Cantonese swearing characters and other Chinese neologisms

When I lived in Hong Kong, I was aware that key Cantonese swear words - and the Cantos love to swear; they are masters of the art - were officially unwriteable. There simply weren’t the characters to do it.

And yet, I noticed graffiti that was using character neologisms that represented key swear words.

Many of these were a benign character inserted into the word for door - 門 (mun). The implication being that this mutates the sound of the benign word into a taboo one.

The most obvious one was diu - “to fuck”. The character comprised the word for small - 小 (siu) inserted into 門.

Another one was the word for west - 西 (sai) inside 門, which made it into hai, or “cunt”.

A brief search reveals this site which has a few of these ‘door’ characters - including a third one for lun, “fucking”, which uses a character that I recognise but can’t remember. Is it a simplified dragon - 龍 (loong) or am I barking up the wrong tree?

Note that the site uses images rather than Unicode characters.

Does anyone know if this phenomenon has been documented anywhere? Anyone know how old these characters are - are they actually neologisms or are they ancient but taboo? Am I correct in assuming that these are not official, and therefore haven’t been encoded into official character sets? Finally, what is the mechanism for charater neologisms? When a new character arises, or is officially coined, how long before Unicode etc. incorporates it? Is there a schedule? Or are neologisms ignored in favour of word combining to express new concepts?

Not sure about the swearing aspects, but that third character, , means “can” (as in “being able to”).

Hmm… “nang” - doesn’t sound much like lun, so there’s 33.3333% of my theory out of the water.

Native Cantonese speaker here…

These characters belong to the “Hong Kong Supplementary Character Set”, and they are now officially incorporated into Unicode. They are not universally used on the Internet, however, because they are standardised relatively late.

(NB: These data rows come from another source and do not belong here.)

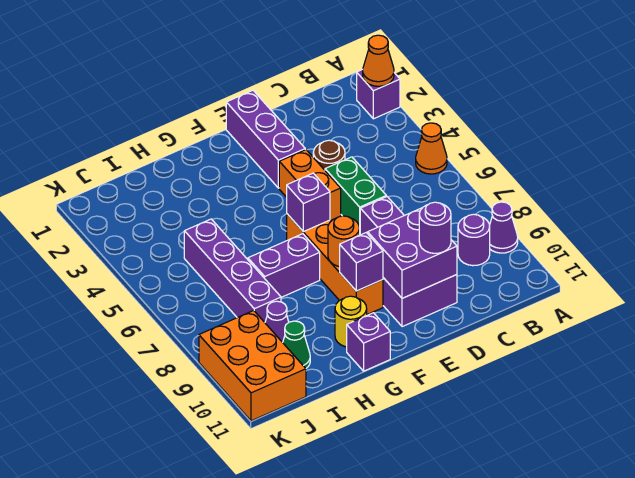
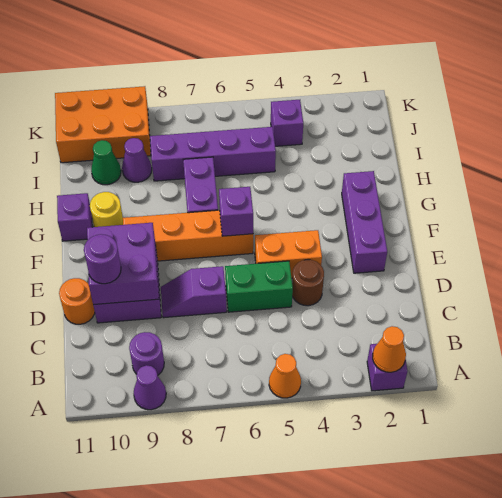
purple brick E1:E3 level 1 -> purple brick E2:G2 level 1
orange round brick F8 level 2 -> orange round brick D11 level 1
purple brick F9 level 2 -> purple brick J4 level 1

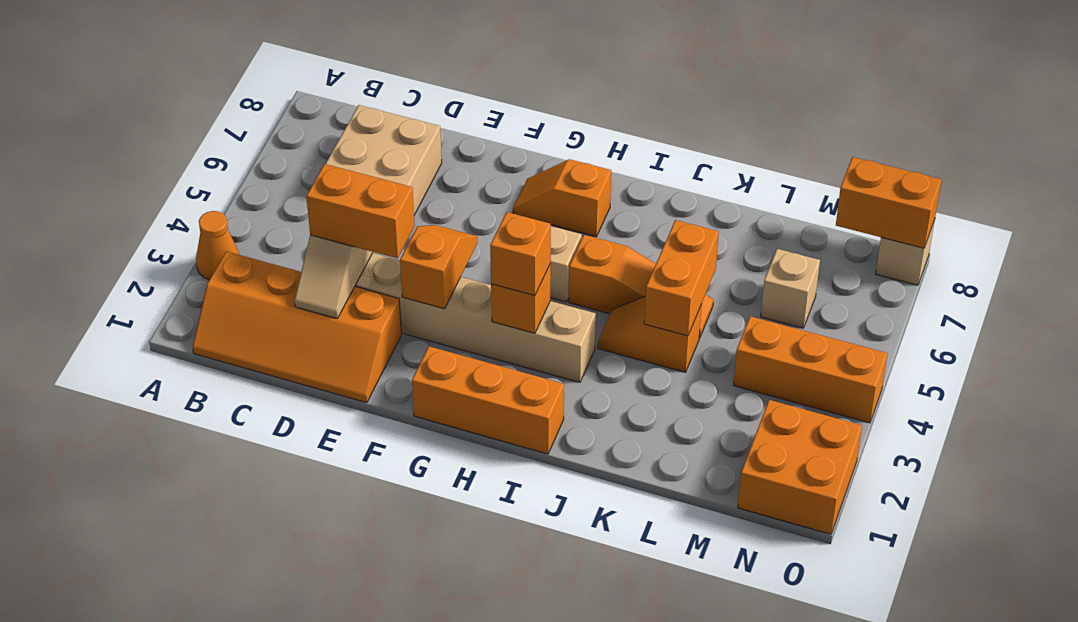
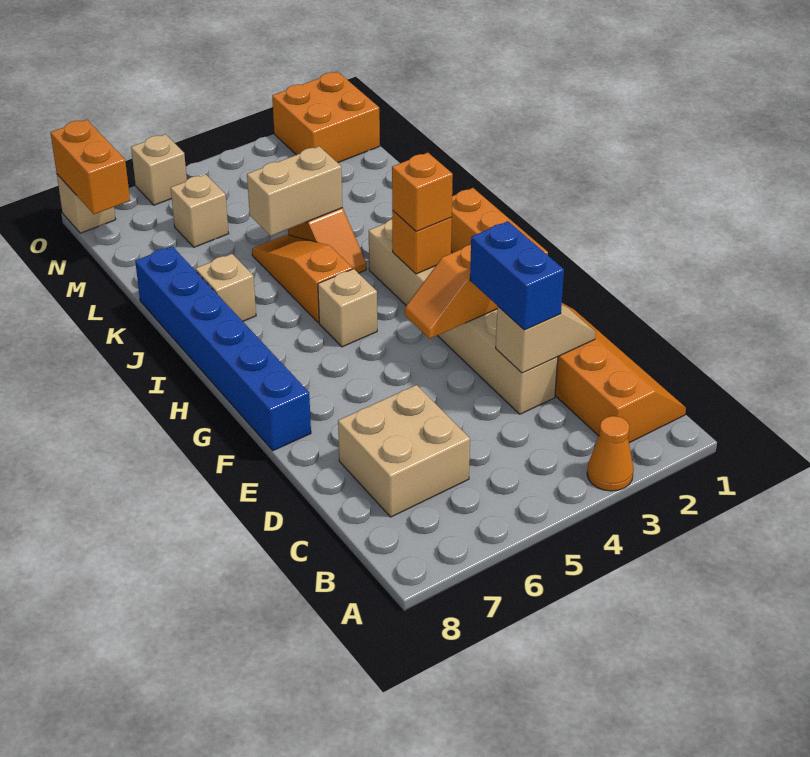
orange brick D3:E3 level 3 -> blue brick D3:E3 level 3
none -> blue brick F8:K8 level 1
orange slope G7:H7 level 1 top H -> none
none -> tan brick J7 level 1
orange brick K4:K5 level 2 -> tan brick K4:K5 level 2
orange brick M4:O4 level 1 -> none
none -> tan brick O6 level 1

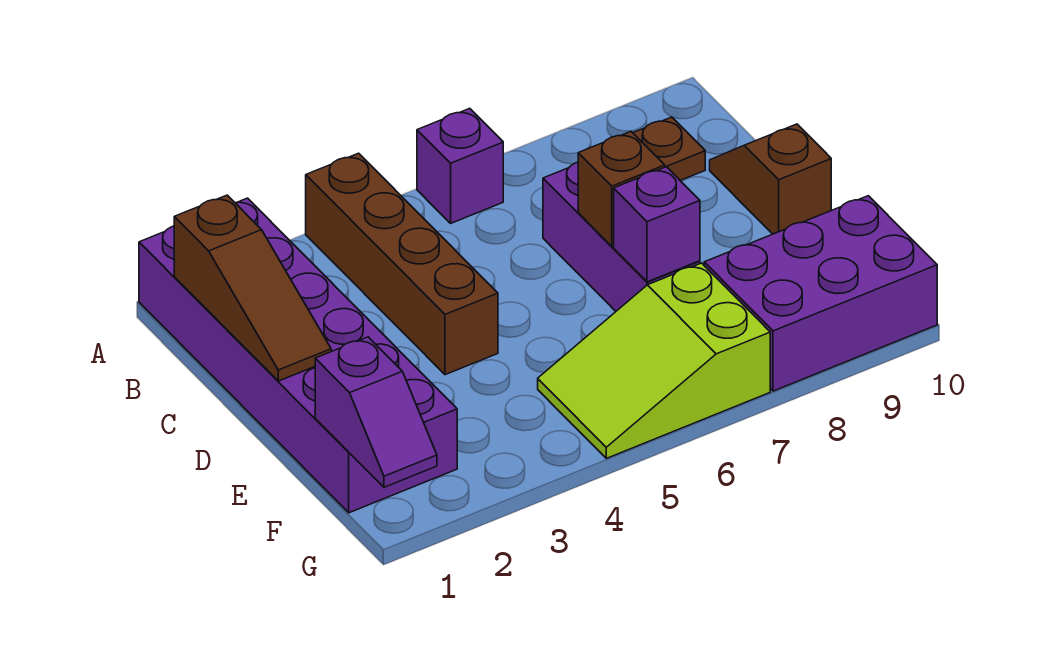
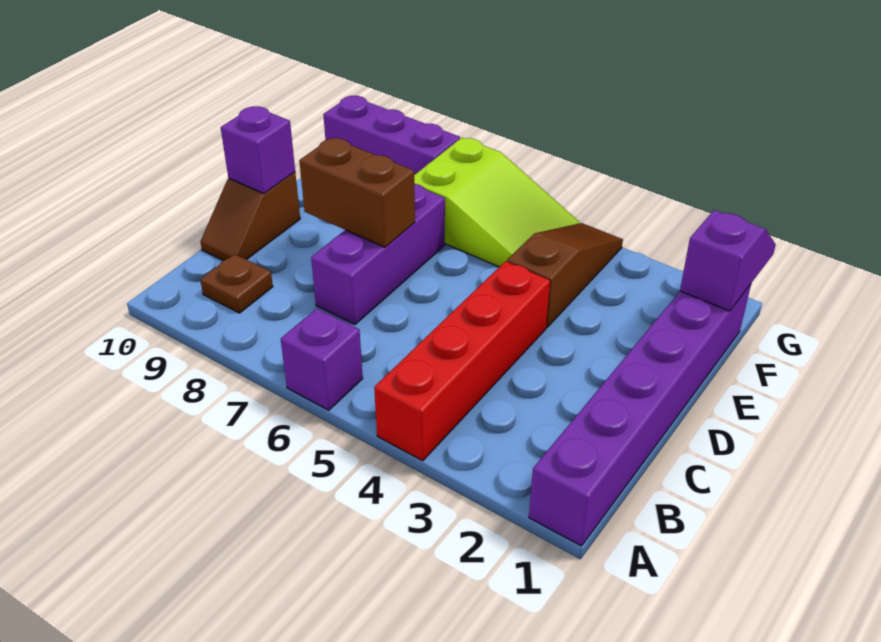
purple brick A1:F2 level 1 -> purple brick A1:F1 level 1
brown brick A4:D4 level 1 -> red brick A4:D4 level 1
brown slope B1:D1 level 2 top B -> brown slope E4:G4 level 1 top E
brown brick D7 level 2 -> brown brick D7:D8 level 2
purple brick E7 level 2 -> purple brick D10 level 2
purple brick F8:G10 level 1 -> purple brick G8:G10 level 1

On most computers, the user needs to install additional software in order to view and input them.

Wiki
Microsoft

These characters have been in use for a long time. I was quite familiar with them while growing up in the 80s and early 90s. :smiley: They follow a path of development similar to other non-swearing Cantonese characters. The Wiki article on written Cantonese should provide more info on the mechanism at work.

𨶙 (門+能) actually means “penis” literally, but more vulgar. It is like the masculine version of “cunt”. Its pronunciation is lan2, compared to nang4 for 能. If you consider the tendency for younger speakers to mispronounce n and the -ng ending, they do sound pretty similar.